» Aim of the task
Which rows below contain the string "digito"? Gather and copy every one of them, counting a match only when the case agrees.

» Records

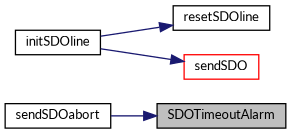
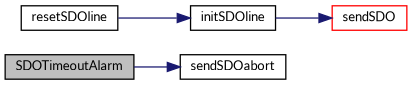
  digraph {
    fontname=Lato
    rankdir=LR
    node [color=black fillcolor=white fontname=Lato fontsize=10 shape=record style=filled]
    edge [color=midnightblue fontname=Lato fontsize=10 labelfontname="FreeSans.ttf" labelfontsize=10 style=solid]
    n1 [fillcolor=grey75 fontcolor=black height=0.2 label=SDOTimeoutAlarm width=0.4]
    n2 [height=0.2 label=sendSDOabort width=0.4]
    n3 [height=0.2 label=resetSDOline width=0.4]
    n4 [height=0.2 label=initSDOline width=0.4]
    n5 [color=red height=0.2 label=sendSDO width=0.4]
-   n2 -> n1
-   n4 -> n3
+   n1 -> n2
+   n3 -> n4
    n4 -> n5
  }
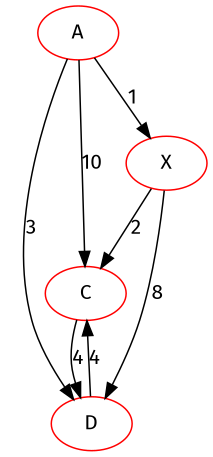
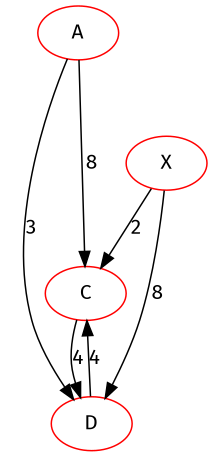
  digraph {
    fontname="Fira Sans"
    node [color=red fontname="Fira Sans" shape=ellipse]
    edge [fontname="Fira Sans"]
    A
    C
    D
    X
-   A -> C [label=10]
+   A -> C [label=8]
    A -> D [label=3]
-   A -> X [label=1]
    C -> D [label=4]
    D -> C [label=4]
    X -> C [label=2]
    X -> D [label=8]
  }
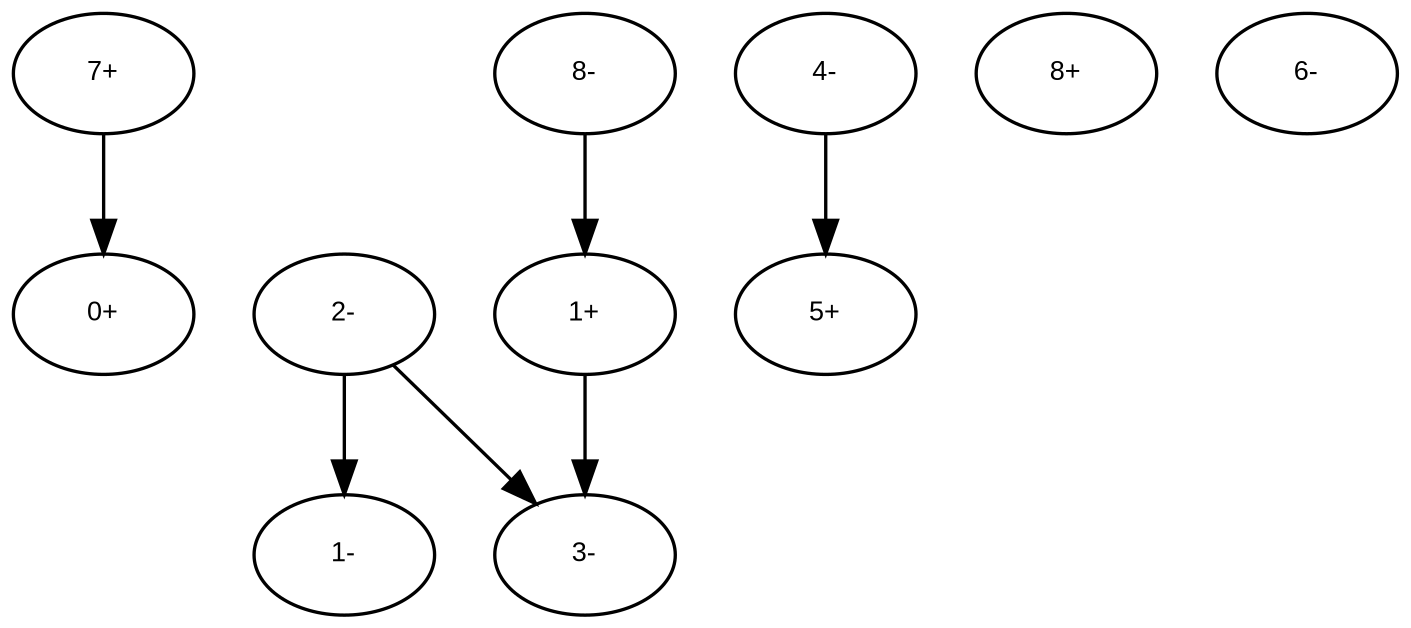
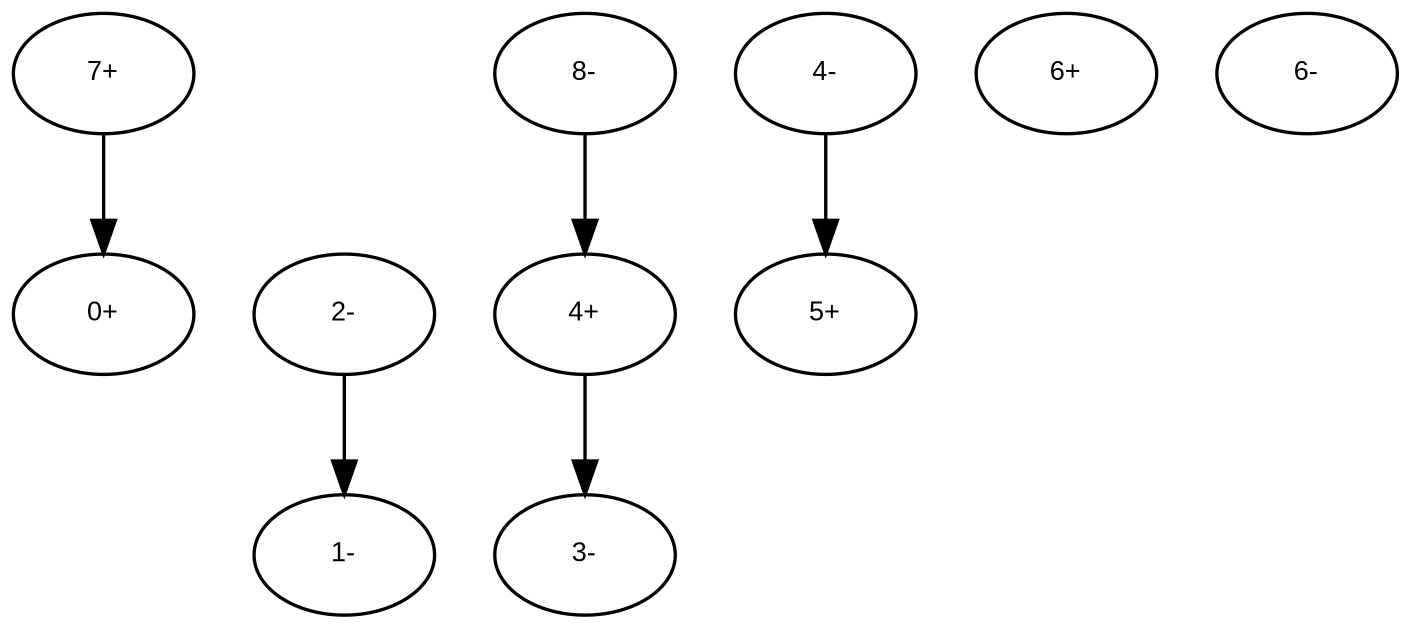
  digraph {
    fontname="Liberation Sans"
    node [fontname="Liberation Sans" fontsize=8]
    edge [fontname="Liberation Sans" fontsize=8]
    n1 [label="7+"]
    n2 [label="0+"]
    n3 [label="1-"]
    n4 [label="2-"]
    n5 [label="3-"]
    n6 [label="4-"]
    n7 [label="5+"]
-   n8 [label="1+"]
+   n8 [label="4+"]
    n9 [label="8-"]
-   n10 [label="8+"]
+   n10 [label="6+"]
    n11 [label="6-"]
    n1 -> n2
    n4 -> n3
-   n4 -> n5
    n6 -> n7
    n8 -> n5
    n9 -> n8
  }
* * *
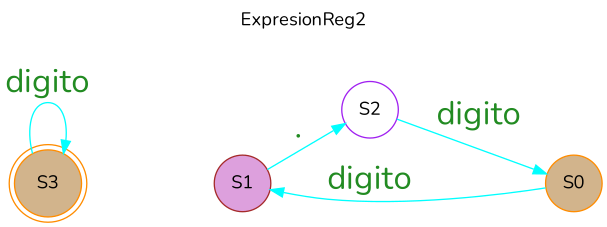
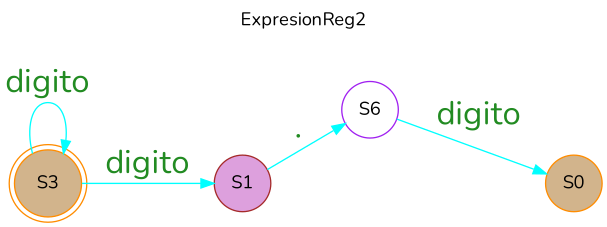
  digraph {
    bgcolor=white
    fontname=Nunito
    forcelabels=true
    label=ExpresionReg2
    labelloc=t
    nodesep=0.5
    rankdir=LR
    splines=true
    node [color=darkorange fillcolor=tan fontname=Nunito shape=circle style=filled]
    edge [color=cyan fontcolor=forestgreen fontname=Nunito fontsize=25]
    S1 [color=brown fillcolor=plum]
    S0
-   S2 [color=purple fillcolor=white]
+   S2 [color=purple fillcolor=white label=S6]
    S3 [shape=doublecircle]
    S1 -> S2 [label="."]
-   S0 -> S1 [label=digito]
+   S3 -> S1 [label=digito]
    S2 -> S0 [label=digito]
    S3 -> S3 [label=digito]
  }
* * *
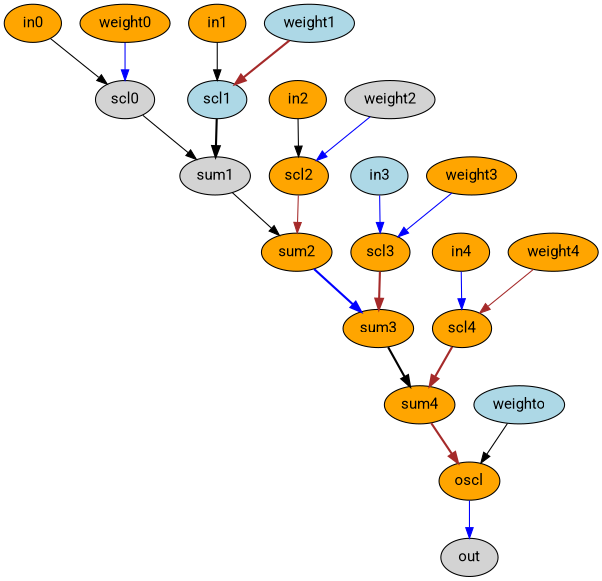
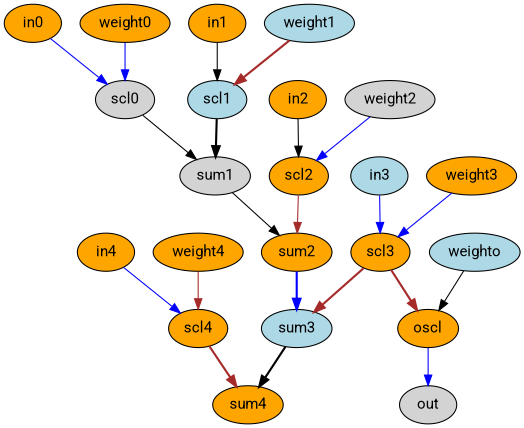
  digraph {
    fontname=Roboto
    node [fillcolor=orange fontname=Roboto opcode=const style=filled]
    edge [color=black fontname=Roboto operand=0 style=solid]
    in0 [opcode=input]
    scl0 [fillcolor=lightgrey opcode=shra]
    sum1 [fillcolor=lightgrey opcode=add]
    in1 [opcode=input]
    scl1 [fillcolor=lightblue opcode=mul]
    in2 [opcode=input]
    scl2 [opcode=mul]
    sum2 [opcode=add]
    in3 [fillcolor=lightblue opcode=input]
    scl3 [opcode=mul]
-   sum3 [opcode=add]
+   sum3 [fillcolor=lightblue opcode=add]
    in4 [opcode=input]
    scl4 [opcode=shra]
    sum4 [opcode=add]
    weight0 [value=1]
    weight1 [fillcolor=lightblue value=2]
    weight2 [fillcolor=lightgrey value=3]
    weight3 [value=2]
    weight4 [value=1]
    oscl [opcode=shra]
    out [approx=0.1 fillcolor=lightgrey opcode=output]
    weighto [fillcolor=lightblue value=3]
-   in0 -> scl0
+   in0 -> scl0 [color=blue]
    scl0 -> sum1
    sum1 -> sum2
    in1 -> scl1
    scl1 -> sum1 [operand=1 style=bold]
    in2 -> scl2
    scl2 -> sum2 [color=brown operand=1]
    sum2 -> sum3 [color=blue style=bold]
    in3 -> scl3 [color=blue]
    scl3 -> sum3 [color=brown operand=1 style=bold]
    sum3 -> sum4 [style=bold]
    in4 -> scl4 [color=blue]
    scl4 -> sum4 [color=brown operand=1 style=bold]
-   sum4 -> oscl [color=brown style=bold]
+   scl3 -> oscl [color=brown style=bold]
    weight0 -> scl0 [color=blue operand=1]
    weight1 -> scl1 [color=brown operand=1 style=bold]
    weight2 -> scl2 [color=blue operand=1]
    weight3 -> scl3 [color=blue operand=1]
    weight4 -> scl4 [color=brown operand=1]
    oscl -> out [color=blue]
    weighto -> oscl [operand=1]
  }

» Finished answer
-   S0 -> S1 [label=digito]
+   S3 -> S1 [label=digito]
    S2 -> S0 [label=digito]
    S3 -> S3 [label=digito]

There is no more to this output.